EXERCISE GOAL
From the listing below, retype exactly the line holding "the FOX.examples_ directory.", the line holding "available in the documentation_.", and the lines between them; skip everything else.

PROVIDED DATA

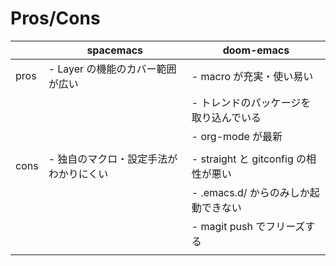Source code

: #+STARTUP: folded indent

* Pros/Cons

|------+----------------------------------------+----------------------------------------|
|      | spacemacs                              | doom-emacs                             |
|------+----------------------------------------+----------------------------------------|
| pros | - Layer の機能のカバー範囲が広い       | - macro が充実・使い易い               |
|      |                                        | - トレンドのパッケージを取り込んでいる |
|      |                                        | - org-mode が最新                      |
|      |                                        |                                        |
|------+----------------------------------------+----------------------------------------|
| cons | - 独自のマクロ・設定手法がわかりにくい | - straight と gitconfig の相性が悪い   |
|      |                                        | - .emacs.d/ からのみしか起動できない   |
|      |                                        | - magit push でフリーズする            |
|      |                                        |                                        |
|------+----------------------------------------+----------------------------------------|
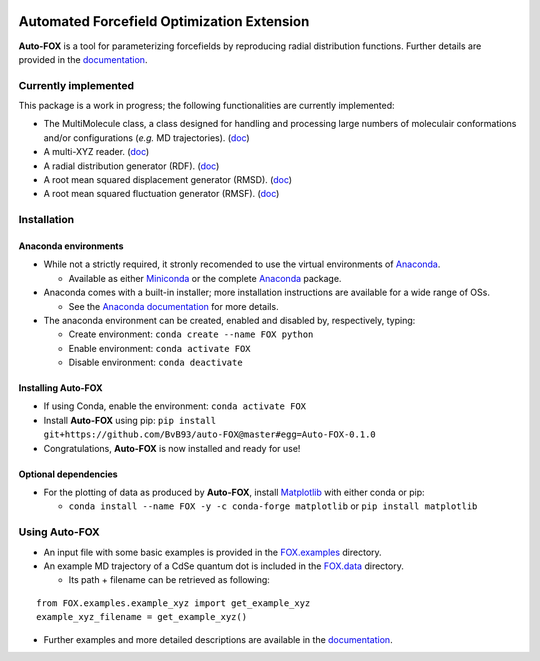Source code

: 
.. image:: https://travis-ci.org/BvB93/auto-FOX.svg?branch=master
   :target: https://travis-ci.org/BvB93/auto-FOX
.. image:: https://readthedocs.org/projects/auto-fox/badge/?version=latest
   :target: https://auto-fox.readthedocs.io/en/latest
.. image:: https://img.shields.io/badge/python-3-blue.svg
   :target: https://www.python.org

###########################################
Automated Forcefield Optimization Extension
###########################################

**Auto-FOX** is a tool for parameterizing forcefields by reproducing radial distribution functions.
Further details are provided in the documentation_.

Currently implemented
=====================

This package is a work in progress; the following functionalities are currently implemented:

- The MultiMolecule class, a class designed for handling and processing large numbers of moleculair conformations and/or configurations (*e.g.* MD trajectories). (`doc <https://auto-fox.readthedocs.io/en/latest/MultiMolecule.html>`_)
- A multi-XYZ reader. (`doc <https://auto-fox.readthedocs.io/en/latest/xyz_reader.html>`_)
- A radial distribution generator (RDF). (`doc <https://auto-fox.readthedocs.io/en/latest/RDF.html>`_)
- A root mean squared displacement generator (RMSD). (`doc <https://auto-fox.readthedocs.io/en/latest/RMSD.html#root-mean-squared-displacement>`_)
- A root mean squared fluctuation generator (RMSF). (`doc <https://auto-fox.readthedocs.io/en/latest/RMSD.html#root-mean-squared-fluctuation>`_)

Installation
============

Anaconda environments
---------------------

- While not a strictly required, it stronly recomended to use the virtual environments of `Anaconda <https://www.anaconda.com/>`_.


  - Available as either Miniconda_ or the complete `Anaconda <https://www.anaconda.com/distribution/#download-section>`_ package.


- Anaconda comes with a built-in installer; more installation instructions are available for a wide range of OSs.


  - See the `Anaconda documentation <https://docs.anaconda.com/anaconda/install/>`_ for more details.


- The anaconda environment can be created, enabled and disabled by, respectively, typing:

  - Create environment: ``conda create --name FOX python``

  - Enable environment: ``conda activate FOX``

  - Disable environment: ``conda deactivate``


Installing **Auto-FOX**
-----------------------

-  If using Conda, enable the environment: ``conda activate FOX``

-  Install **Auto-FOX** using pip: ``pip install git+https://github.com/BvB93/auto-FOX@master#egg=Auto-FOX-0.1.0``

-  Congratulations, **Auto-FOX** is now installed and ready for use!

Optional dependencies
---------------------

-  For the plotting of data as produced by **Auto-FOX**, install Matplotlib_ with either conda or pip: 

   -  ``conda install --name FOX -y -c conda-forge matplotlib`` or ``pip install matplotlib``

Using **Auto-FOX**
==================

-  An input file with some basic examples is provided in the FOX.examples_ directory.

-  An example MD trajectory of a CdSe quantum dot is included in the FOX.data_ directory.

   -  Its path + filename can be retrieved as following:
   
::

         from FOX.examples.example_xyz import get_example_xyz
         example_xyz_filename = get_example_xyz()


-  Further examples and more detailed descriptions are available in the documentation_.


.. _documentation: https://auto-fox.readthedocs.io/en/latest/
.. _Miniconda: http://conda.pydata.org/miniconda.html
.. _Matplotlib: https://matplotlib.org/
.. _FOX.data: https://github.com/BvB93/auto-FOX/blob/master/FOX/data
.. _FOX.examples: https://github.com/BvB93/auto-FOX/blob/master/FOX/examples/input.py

---

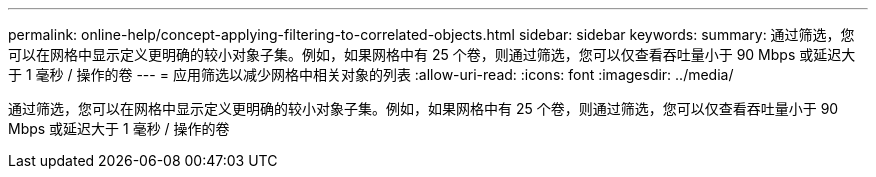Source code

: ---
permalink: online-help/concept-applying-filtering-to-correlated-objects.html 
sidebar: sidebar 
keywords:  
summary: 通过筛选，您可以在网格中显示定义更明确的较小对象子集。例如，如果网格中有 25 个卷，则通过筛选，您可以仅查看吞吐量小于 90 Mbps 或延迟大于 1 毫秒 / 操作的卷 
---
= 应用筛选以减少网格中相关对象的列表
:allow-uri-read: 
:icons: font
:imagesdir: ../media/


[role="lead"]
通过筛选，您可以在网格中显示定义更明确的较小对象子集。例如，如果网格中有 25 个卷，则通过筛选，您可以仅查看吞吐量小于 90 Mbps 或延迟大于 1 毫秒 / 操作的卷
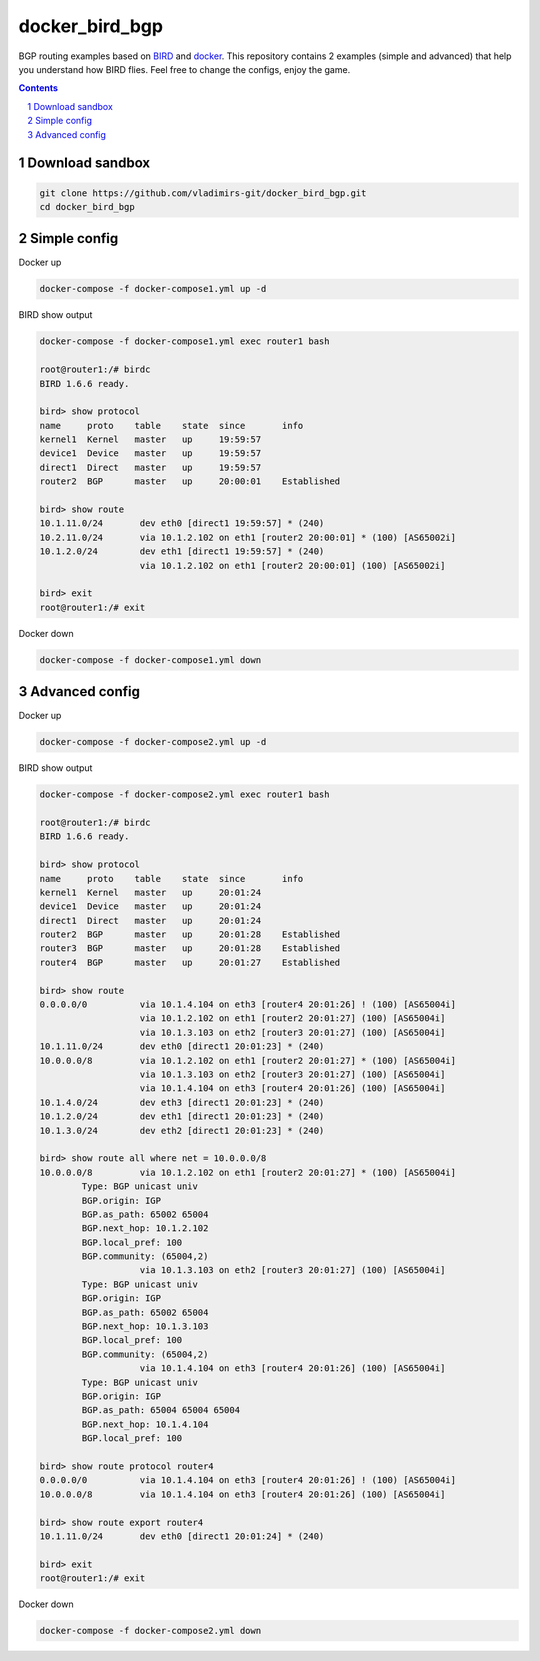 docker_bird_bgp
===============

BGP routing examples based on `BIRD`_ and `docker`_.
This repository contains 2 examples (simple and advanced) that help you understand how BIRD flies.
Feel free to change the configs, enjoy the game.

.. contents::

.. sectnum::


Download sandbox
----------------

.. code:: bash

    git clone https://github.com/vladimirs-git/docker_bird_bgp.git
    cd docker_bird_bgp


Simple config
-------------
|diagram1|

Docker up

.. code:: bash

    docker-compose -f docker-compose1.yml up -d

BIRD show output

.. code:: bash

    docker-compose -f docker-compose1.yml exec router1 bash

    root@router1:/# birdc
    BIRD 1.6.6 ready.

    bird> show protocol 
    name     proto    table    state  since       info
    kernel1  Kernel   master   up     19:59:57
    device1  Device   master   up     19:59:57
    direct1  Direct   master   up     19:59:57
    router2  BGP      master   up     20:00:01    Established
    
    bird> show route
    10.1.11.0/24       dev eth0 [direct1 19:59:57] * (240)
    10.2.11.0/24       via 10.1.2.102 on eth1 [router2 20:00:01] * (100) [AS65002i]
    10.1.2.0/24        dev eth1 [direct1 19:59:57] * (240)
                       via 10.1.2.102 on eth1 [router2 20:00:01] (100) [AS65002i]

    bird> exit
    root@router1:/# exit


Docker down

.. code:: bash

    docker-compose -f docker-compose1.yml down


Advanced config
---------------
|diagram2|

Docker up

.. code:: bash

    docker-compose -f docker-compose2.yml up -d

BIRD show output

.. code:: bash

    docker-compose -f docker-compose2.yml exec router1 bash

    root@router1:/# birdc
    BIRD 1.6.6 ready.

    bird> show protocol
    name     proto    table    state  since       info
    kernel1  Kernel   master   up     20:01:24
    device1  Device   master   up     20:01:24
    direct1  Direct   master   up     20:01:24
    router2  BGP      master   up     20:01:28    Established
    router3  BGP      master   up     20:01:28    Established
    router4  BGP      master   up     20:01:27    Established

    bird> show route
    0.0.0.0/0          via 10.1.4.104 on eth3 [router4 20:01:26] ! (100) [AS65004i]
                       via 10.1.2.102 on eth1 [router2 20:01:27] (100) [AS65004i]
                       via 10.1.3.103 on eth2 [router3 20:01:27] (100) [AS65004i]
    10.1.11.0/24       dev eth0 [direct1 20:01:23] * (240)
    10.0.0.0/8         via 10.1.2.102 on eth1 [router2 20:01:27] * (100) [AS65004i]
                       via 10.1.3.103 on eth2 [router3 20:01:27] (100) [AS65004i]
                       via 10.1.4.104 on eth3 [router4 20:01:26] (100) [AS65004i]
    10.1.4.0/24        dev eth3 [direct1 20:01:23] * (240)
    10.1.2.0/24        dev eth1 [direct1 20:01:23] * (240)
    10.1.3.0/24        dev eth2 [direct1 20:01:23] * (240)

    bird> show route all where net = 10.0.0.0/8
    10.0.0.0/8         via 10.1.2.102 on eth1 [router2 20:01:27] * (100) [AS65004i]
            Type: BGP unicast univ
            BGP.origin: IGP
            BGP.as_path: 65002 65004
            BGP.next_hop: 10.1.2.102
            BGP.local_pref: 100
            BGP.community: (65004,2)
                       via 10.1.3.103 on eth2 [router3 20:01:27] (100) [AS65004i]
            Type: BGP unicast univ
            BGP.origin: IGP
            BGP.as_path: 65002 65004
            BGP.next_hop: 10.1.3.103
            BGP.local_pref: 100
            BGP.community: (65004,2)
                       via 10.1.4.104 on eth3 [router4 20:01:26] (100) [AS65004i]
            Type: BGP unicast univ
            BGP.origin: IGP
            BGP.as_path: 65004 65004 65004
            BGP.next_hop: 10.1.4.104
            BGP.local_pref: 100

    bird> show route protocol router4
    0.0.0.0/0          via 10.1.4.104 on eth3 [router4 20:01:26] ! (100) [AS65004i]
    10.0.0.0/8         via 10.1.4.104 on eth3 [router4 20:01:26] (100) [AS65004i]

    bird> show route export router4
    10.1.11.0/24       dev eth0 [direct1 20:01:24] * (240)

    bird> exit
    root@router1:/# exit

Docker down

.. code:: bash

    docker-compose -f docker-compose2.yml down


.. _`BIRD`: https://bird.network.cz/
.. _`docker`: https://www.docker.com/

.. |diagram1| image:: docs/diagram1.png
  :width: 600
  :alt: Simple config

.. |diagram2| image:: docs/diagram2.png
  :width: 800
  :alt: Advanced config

PROBLEM SOLUTION
-  An input file with some basic examples is provided in the FOX.examples_ directory.

-  An example MD trajectory of a CdSe quantum dot is included in the FOX.data_ directory.

   -  Its path + filename can be retrieved as following:
   
::

         from FOX.examples.example_xyz import get_example_xyz
         example_xyz_filename = get_example_xyz()


-  Further examples and more detailed descriptions are available in the documentation_.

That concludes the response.